My parents would be considered peacemakers. They bridged the racial gap in their families and convinced their parents that their relationship was one that would last. God reconciled the animosity between black and white in my parents’ relationship, at least for their immediate context. But we still have to bear the knowledge of what it would have meant for my parents’ relationship even 50 years ago. How can we begin to consider peace when we do not have the boldness to declare truth?

The Legacy Museum in Montgomery, Alabama, states this: “The role of the church in supporting slavery, being silent about lynching and terrorism, and justifying racial segregation has never been acknowledged.”

The curators of the museum are correct. However, while Christians throughout the church have been complicit, I would add that the section of Christianity that has been silent about these matters has largely been that of my white family. We are so afraid of acknowledging our sinful past that we simply wish to hide it under the facade of colorblindness so that we can move forward. But there can be no peace if there is no repentance. What if our witness is compromised because we are unwilling — and at times unable — to admit that white supremacy is real and affects our good news to the world? We cannot truly become peacemakers and reconcilers without acknowledging truth (1 John 3:18). We will have no peace without justice.

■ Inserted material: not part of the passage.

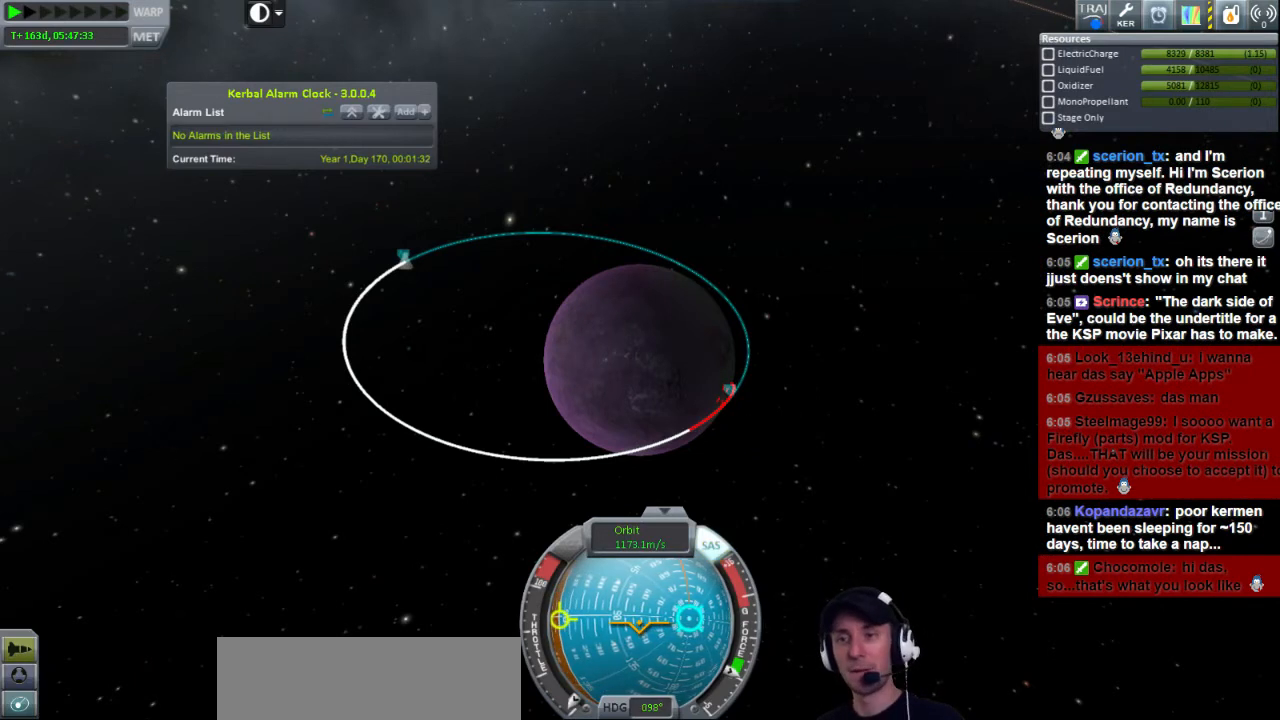
{"keys": ["a"], "events": [[320, "a", "down"]]}
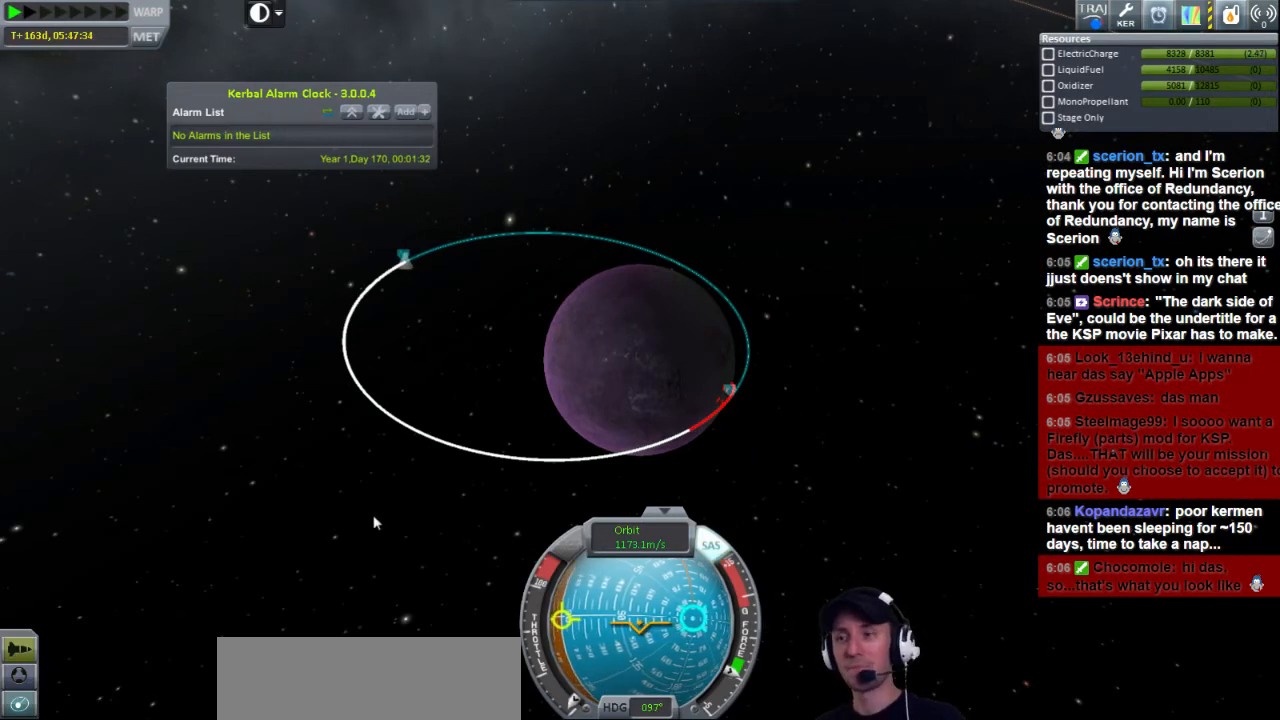
{"keys": ["a"], "events": []}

As Cornel West says, “Justice is what love looks like in public.”

We love our neighbor by participating in acts of justice. To join this work requires an intentional look at our past complicity, even if we were only complicit by our silence.

My intention is not to force my white brothers and sisters to feel guilty that they were born into the majority. However, if we can only respond in defensiveness to truth-telling, we may not be secure in our faith in the God of the oppressed. Peacemaking is a gospel mandate. I posit that peacemaking will require us to look intentionally at our collective past and see that there can be no peace until we repent and pay reparations to the groups that we have disadvantaged despite our call to love our neighbor. Blessed are the peacemakers, for they shall bring God’s truth to the world and be called children of God.

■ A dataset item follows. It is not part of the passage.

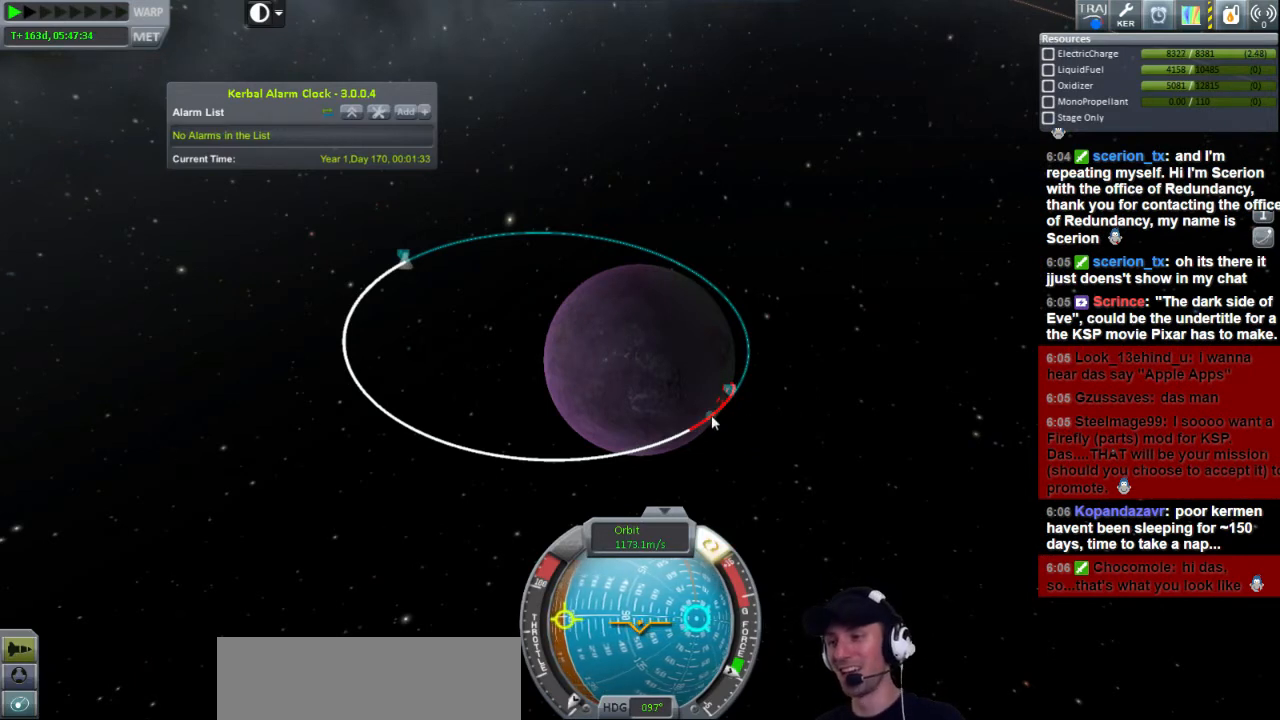
{"keys": ["d", "s"], "events": [[200, "s", "down"], [280, "a", "up"], [480, "d", "down"]]}
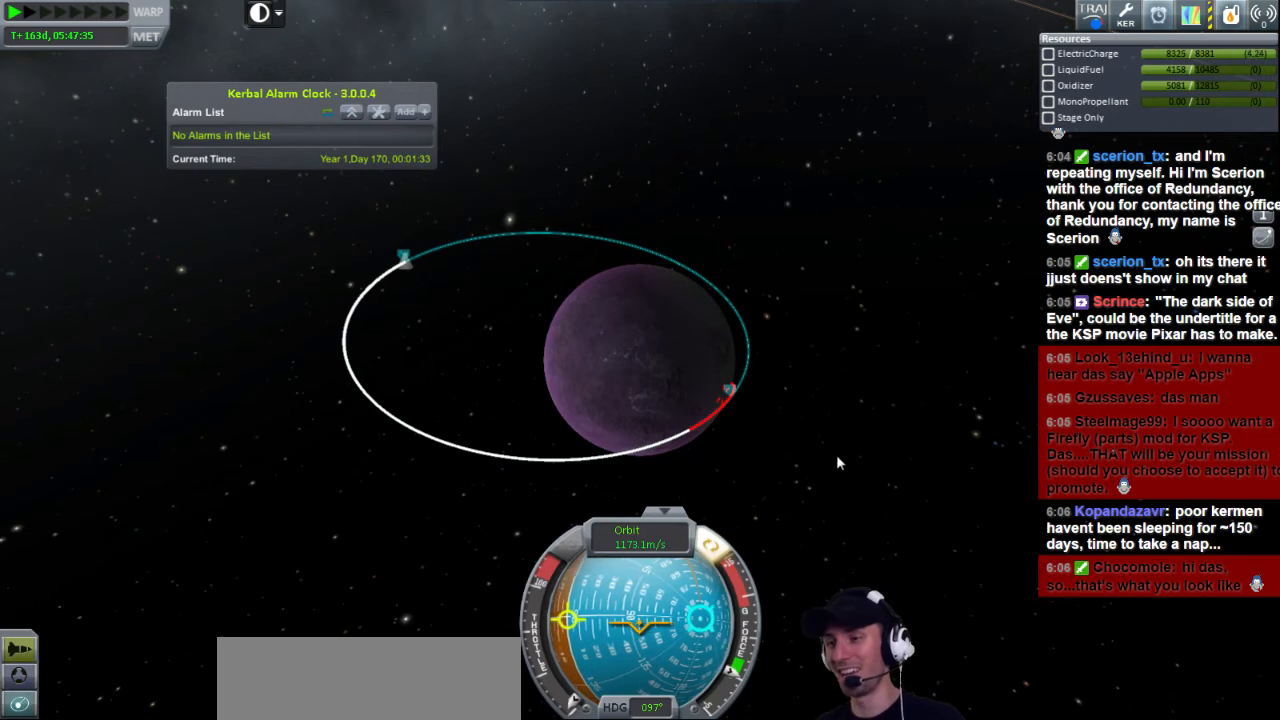
{"keys": ["d", "s"], "events": []}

Currently, the Christian church in the United States sits in what one of our trip’s speakers called a “precarious peace” — the limbo where we exist without acknowledging hard topics. This is where the church sits when we refuse to acknowledge our complicity in injustice. I do not believe that it is possible to fully participate in God’s healing and peace without engaging in truthful conversations.

Equal Justice Initiative Executive Director Bryan Stevenson says that truth and reconciliation are sequential. We cannot move forward until we acknowledge the truth. If we are to be the peacemakers whom God has sent into this broken world, then we must be willing to realize and repent of the ways that we have not only been complicit but have actively participated in maintaining unjust systems in a world that badly needs the hope of the gospel. As my friend Dominique DuBois Gilliard says, “It’s not up to us to do everything, but everyone has to do something.”

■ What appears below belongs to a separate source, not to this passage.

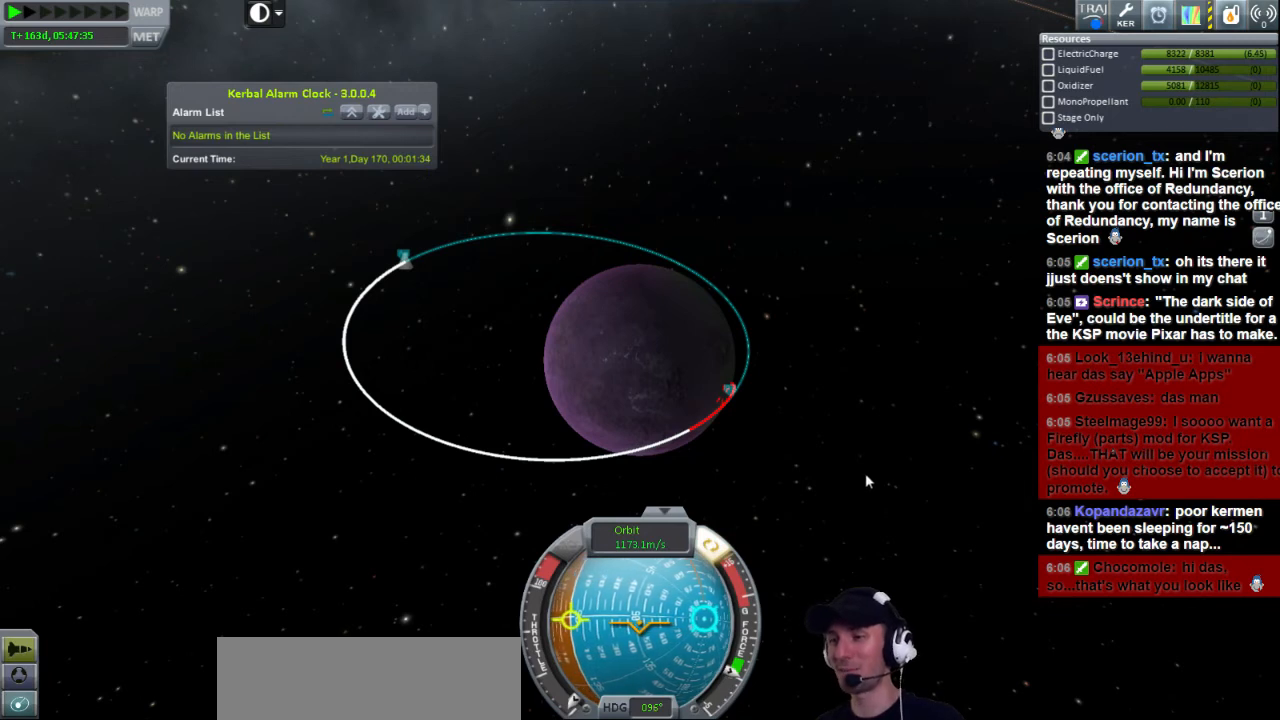
{"keys": [], "events": [[280, "d", "up"], [280, "s", "up"]]}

To become peacemakers, we must also become truth-tellers. This will be a hard and sometimes heartbreaking journey. But Jesus commanded us to die to ourselves as we follow Him (Mark 8:35, Luke 9:23). When we follow the path of the suffering Messiah, we will truly be able to become the children of God. May we resist the temptation to settle for a precarious peace and may we be bold enough to declare the truth to the spaces God has given us to inhabit.

Lexi Baysinger, a graduate assistant for Greenville University’s Office of Diversity and Inclusion, helped organize the “Justice Ministry Pilgrimage: The Gospel and the Politics of Race” alongside Lisa Sharon Harper and Free Methodist elder Ben Wayman, who holds Greenville University’s James F. and Leona N. Andrews Chair in Christian Unity. Baysinger is pursuing a master’s degree through Southern Illinois University Edwardsville’s college student personnel administration program.